Top of DATA EXTRACT
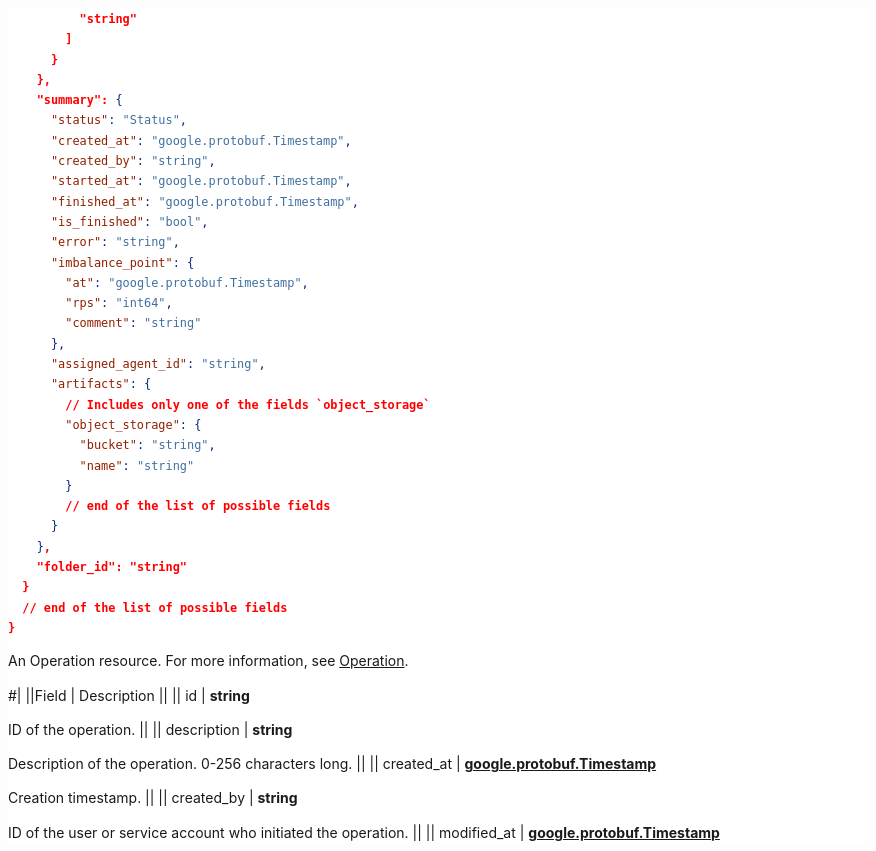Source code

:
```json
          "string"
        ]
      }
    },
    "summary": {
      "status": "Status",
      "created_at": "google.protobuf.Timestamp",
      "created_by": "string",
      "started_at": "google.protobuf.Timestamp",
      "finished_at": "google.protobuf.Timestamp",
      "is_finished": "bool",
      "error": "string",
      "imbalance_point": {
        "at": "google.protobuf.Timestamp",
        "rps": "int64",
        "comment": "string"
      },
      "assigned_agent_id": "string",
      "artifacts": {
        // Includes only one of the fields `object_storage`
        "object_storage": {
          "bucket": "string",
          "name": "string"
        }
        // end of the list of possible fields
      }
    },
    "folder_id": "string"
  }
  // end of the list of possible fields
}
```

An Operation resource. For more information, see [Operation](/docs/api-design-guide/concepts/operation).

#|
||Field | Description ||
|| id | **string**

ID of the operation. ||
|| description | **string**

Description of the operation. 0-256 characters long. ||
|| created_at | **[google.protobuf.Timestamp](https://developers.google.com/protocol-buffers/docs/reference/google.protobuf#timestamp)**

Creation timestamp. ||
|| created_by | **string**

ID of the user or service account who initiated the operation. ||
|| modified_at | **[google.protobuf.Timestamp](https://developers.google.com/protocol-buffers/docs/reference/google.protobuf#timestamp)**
Bottom of DATA EXTRACT
Top of DATA EXTRACT
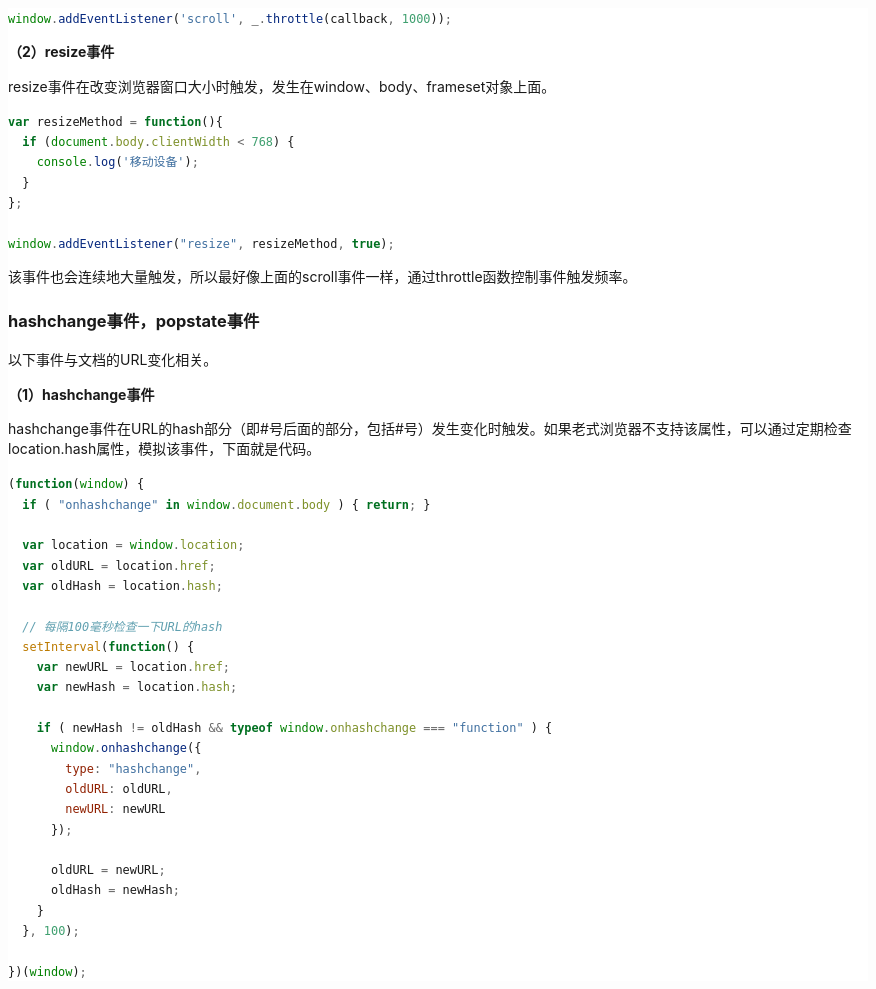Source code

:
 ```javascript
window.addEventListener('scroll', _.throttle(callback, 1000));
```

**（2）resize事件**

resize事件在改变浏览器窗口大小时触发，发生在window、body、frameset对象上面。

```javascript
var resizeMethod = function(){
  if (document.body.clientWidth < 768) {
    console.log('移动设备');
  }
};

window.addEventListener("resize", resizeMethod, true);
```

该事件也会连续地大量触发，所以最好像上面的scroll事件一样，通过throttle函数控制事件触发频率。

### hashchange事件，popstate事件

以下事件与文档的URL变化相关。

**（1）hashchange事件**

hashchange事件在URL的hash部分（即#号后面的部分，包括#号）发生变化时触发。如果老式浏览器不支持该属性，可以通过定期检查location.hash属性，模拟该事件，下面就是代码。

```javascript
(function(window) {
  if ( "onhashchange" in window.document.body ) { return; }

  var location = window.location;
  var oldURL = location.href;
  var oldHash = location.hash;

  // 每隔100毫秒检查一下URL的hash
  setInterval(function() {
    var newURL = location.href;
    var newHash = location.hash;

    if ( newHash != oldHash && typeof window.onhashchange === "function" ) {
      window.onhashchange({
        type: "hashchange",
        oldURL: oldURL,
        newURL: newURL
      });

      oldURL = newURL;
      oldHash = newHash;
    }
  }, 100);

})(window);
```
Bottom of DATA EXTRACT
Top of DATA EXTRACT
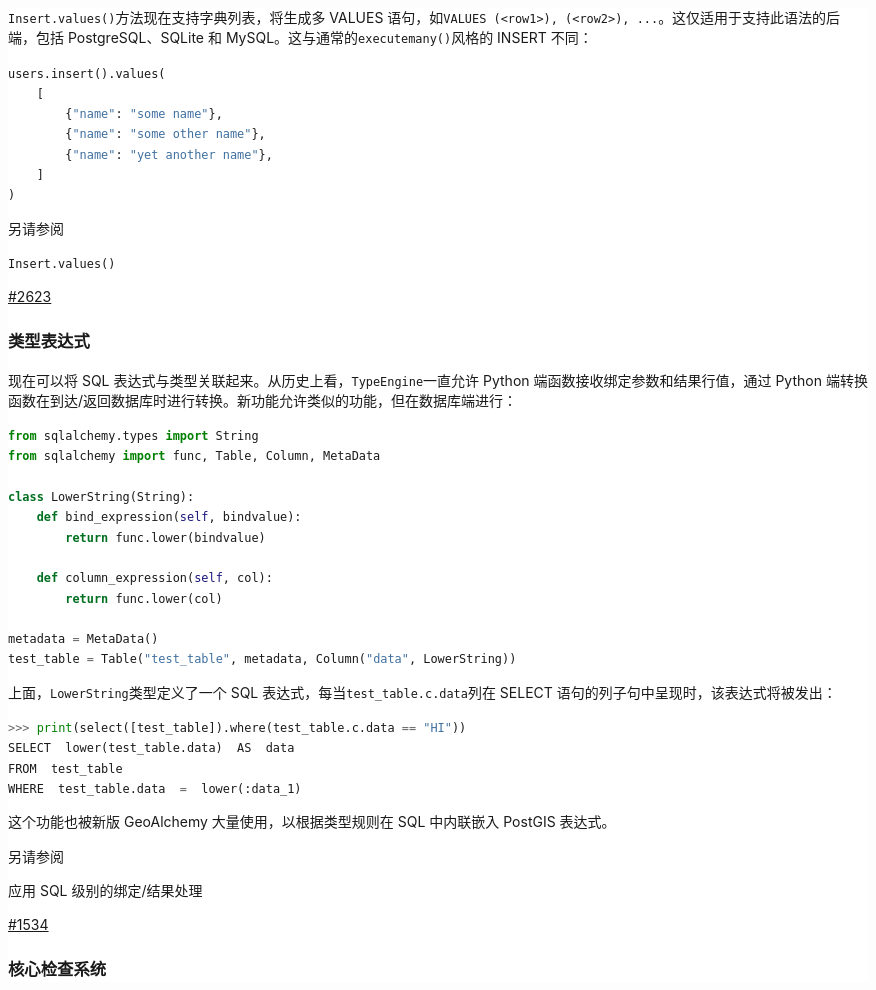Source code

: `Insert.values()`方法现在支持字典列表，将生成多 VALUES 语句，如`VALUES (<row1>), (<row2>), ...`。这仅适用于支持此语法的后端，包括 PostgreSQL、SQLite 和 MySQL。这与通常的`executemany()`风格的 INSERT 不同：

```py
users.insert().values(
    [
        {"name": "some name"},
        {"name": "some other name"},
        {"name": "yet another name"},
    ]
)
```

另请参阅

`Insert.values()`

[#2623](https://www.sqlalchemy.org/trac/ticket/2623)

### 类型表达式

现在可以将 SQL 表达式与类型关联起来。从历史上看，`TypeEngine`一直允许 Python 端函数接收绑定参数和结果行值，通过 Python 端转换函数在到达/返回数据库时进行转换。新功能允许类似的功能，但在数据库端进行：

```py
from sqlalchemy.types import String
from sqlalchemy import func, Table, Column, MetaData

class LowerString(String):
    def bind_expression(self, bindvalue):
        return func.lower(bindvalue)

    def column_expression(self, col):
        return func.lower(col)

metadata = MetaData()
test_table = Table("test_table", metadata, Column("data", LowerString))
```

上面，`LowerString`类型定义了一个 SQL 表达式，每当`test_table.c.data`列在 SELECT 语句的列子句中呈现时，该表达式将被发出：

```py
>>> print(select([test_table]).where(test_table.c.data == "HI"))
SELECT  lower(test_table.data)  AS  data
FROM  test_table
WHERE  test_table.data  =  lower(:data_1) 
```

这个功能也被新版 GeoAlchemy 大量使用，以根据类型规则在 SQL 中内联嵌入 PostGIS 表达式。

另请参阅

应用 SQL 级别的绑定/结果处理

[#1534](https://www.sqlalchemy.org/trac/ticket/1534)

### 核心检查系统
Bottom of DATA EXTRACT
• [THE PROBLEM]
Extract from the material all lines containing the string "developers".

• [RESPONSE AREA]
|| created_at | **[google.protobuf.Timestamp](https://developers.google.com/protocol-buffers/docs/reference/google.protobuf#timestamp)**
|| modified_at | **[google.protobuf.Timestamp](https://developers.google.com/protocol-buffers/docs/reference/google.protobuf#timestamp)**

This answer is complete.